The two were also linked to an apartment shooting near Southwest Firlock Way in Washington County on July 7, 2025, the affidavit alleges, when a prostitution deal turned south. (This appears to be the incident referenced by Portland Police Chief Bob Day on Friday afternoon, when he described a “nexus” between Nino-Moncada, Zambrano-Contreras and the Tren de Aragua gang.)
After law enforcement conducted a prostitution sting search warrant at an extended-stay hotel in Portland, Zambrano-Contreras eventually admitted her role in the July 7 shooting, stating that one of her male clients forced her to perform oral sex and initially did not allow her to leave. When he did, she left without her money.
That’s when Zambrano-Contreras fled and then reappeared at the apartment with “several unknown males,” including Nino-Moncada, who started to break in to recover the money. She searched the unit but left without recovering the money or her belongings, according to the affidavit. Other men Zambrano-Contrearas appeared with that night, the affidavit alleges, were also involved with Tren de Aragua.

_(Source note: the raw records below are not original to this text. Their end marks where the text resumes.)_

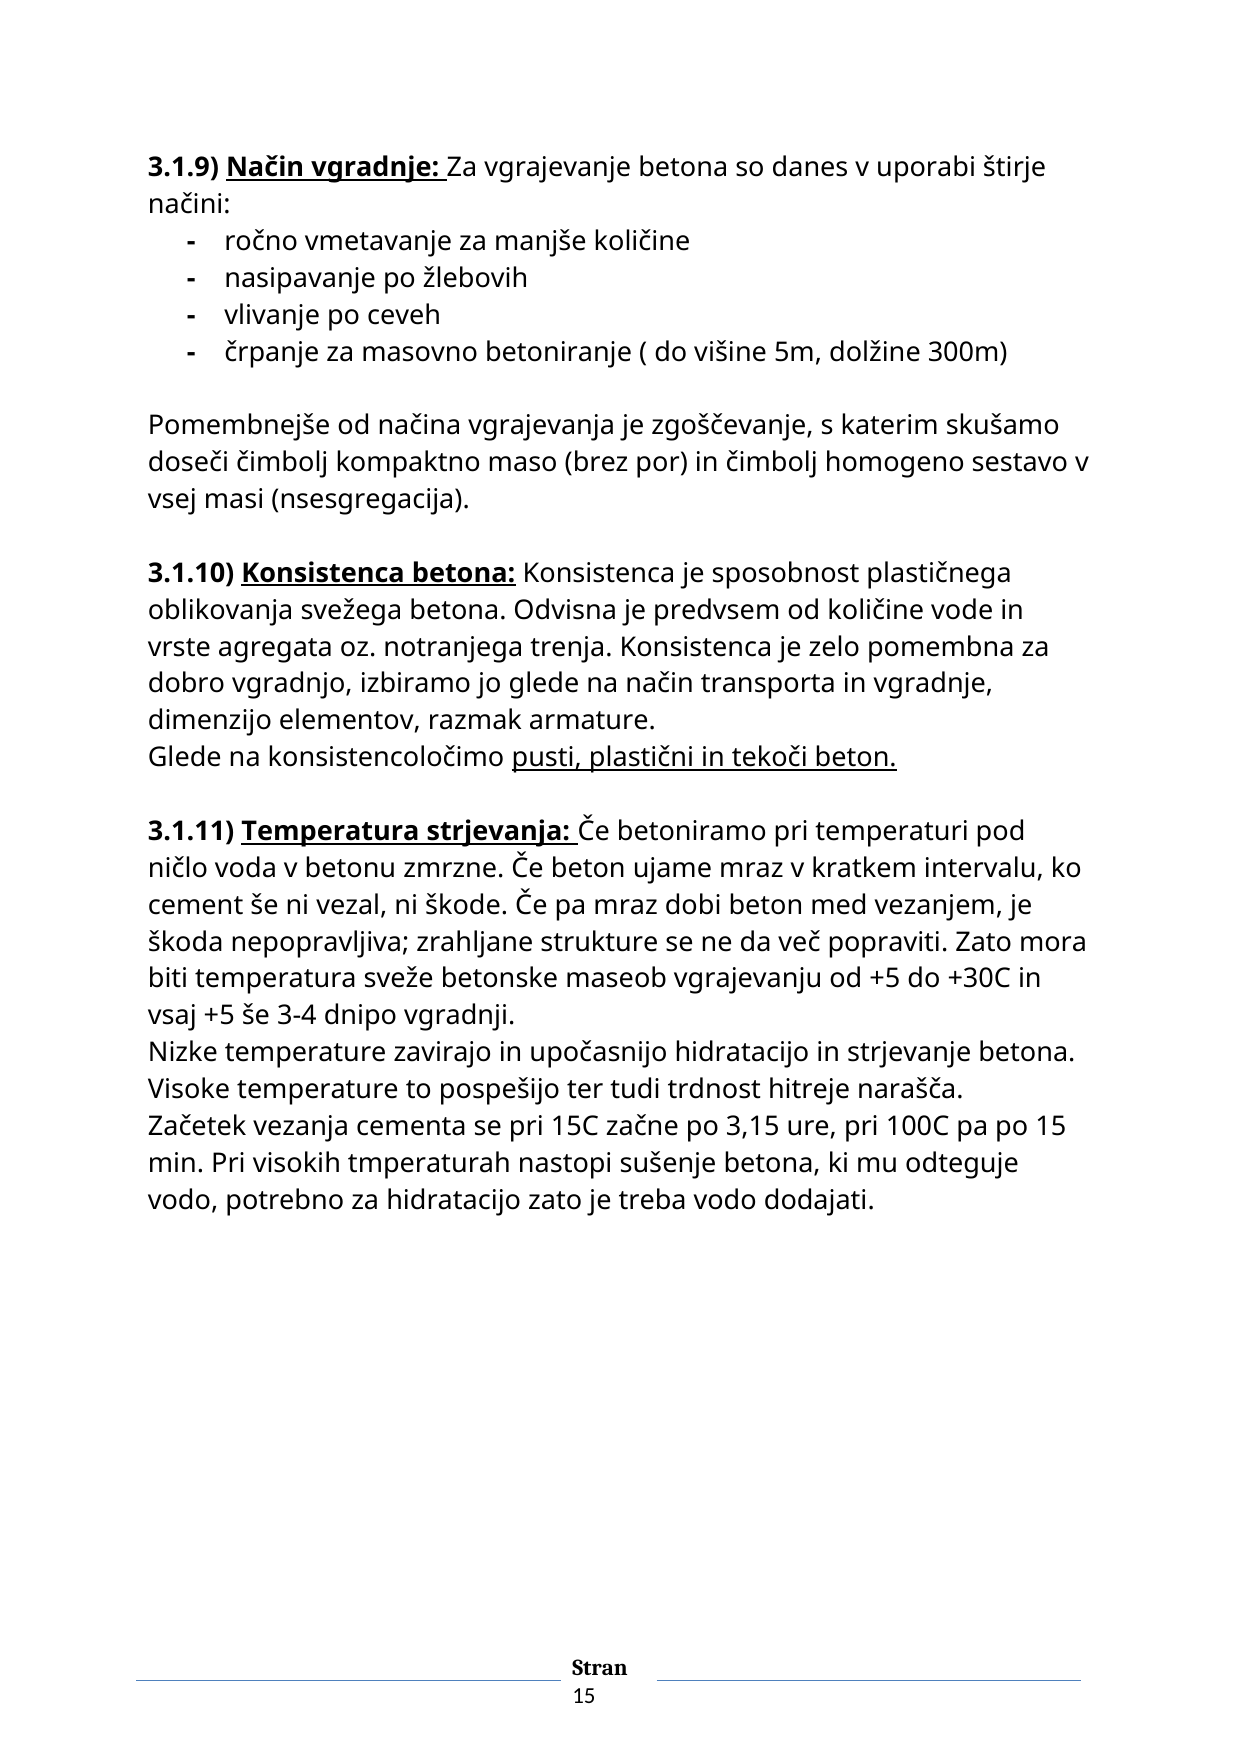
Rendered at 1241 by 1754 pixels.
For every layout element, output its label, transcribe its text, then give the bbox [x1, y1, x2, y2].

text Nizke temperature zavirajo in upočasnijo hidratacijo in strjevanje betona. Visoke temperature to pospešijo ter tudi trdnost hitreje narašča. [148, 1033, 1093, 1106]
list ročno vmetavanje za manjše količine [187, 221, 1093, 258]
list črpanje za masovno betoniranje ( do višine 5m, dolžine 300m) [187, 332, 1093, 369]
list vlivanje po ceveh [187, 295, 1093, 332]
text 3.1.11) Temperatura strjevanja: Če betoniramo pri temperaturi pod ničlo voda v betonu zmrzne. Če beton ujame mraz v kratkem intervalu, ko cement še ni vezal, ni škode. Če pa mraz dobi beton med vezanjem, je škoda nepopravljiva; zrahljane strukture se ne da več popraviti. Zato mora biti temperatura sveže betonske maseob vgrajevanju od +5 do +30C in vsaj +5 še 3-4 dnipo vgradnji. [148, 811, 1093, 1033]
text Pomembnejše od načina vgrajevanja je zgoščevanje, s katerim skušamo doseči čimbolj kompaktno maso (brez por) in čimbolj homogeno sestavo v vsej masi (nsesgregacija). [148, 406, 1093, 516]
text Glede na konsistencoločimo pusti, plastični in tekoči beton. [148, 738, 1093, 774]
text 3.1.9) Način vgradnje: Za vgrajevanje betona so danes v uporabi štirje načini: [148, 148, 1093, 221]
text 3.1.10) Konsistenca betona: Konsistenca je sposobnost plastičnega oblikovanja svežega betona. Odvisna je predvsem od količine vode in vrste agregata oz. notranjega trenja. Konsistenca je zelo pomembna za dobro vgradnjo, izbiramo jo glede na način transporta in vgradnje, dimenzijo elementov, razmak armature. [148, 553, 1093, 738]
text Začetek vezanja cementa se pri 15C začne po 3,15 ure, pri 100C pa po 15 min. Pri visokih tmperaturah nastopi sušenje betona, ki mu odteguje vodo, potrebno za hidratacijo zato je treba vodo dodajati. [148, 1106, 1093, 1217]
list nasipavanje po žlebovih [187, 258, 1093, 295]
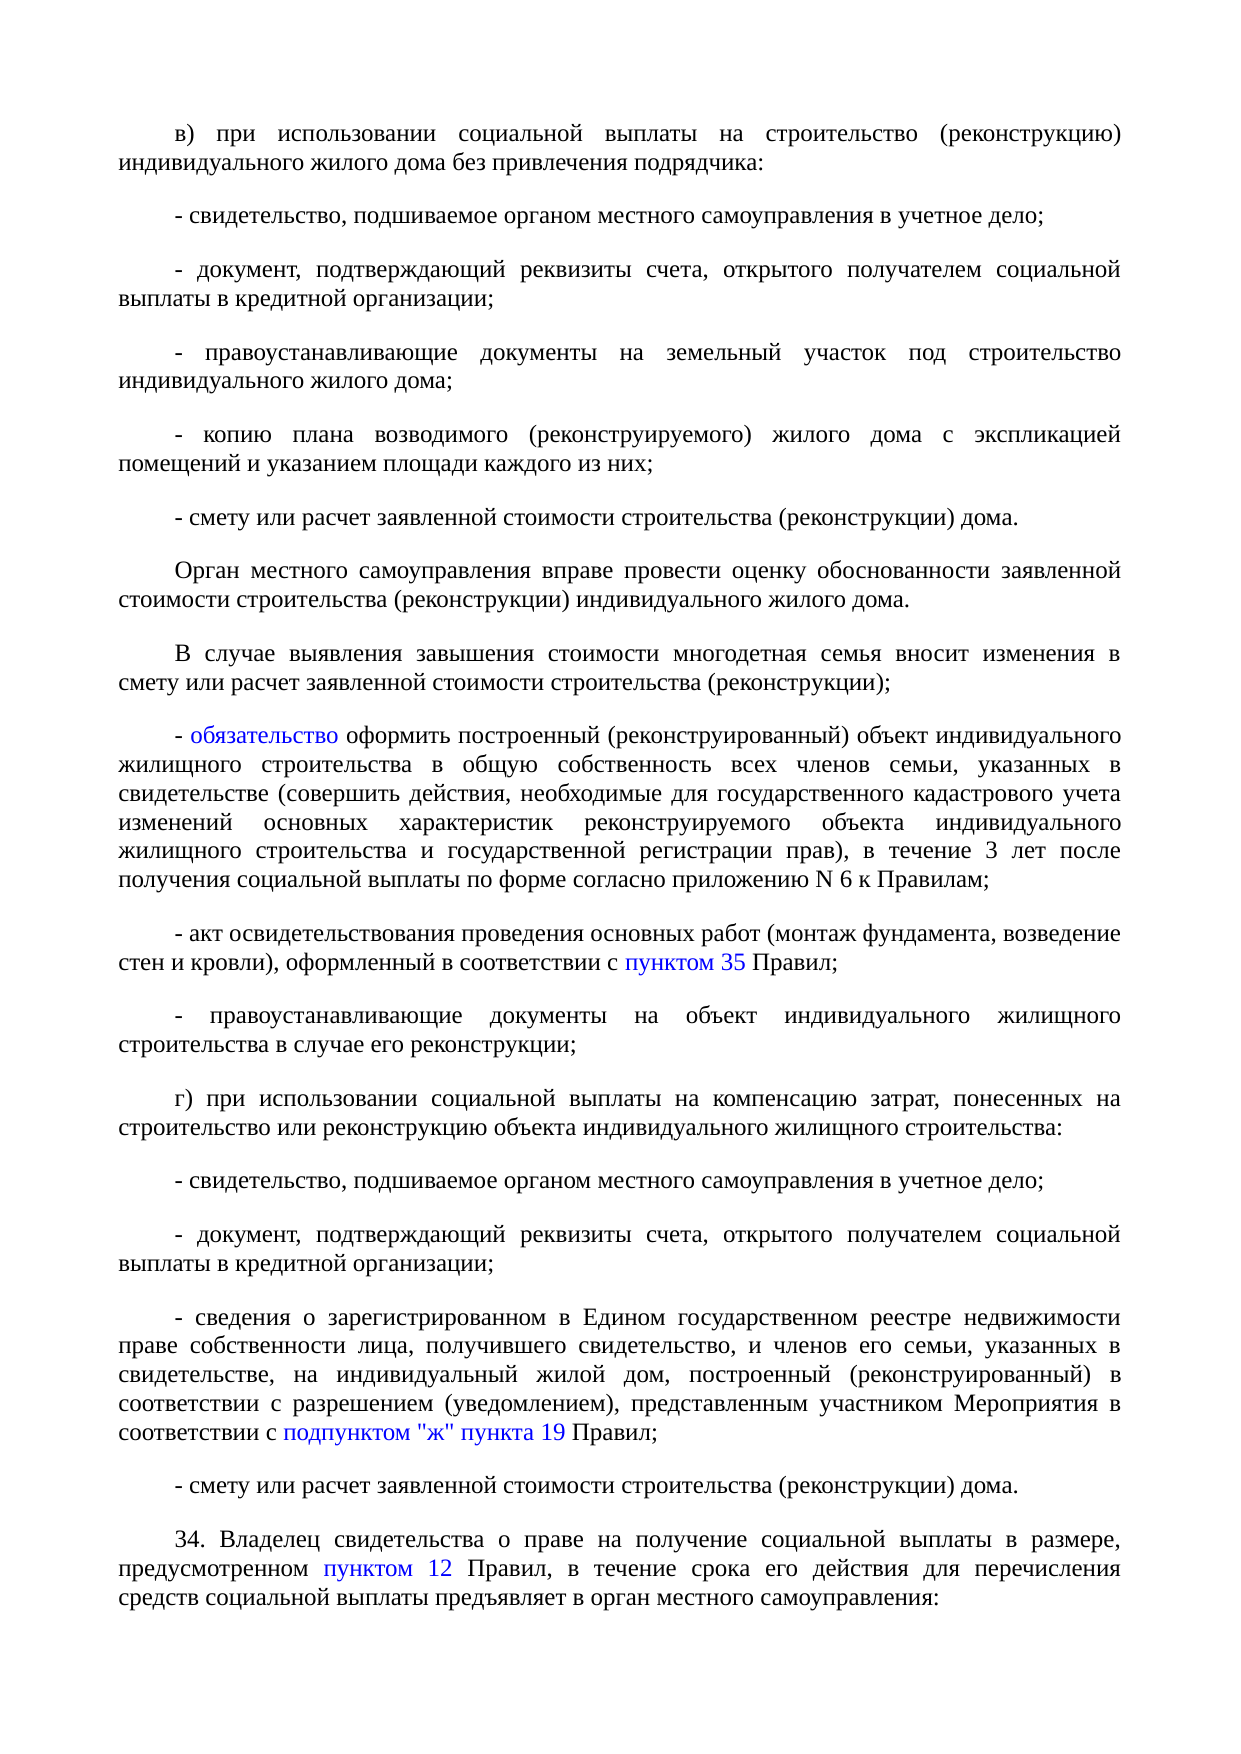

The public defenders office has also contested the alleged gang ties. Federal law enforcement officials “have accused him and his passenger of unrelated crimes and have claimed without evidence that he is a member of Tren De Aragua, just as they have said about many other Venezuelan citizens,” the office wrote before charges were filed. “In Portland, just like in Minneapolis and Chicago, federal immigration agents have again harmed civilians in our community and have claimed that the victims themselves are to blame.”
The Oregon Capital Chronicle reports that Nino-Moncada is now in jail and that Zambrano-Contreras is in the custody of ICE’s Northwest Processing Center in Tacoma.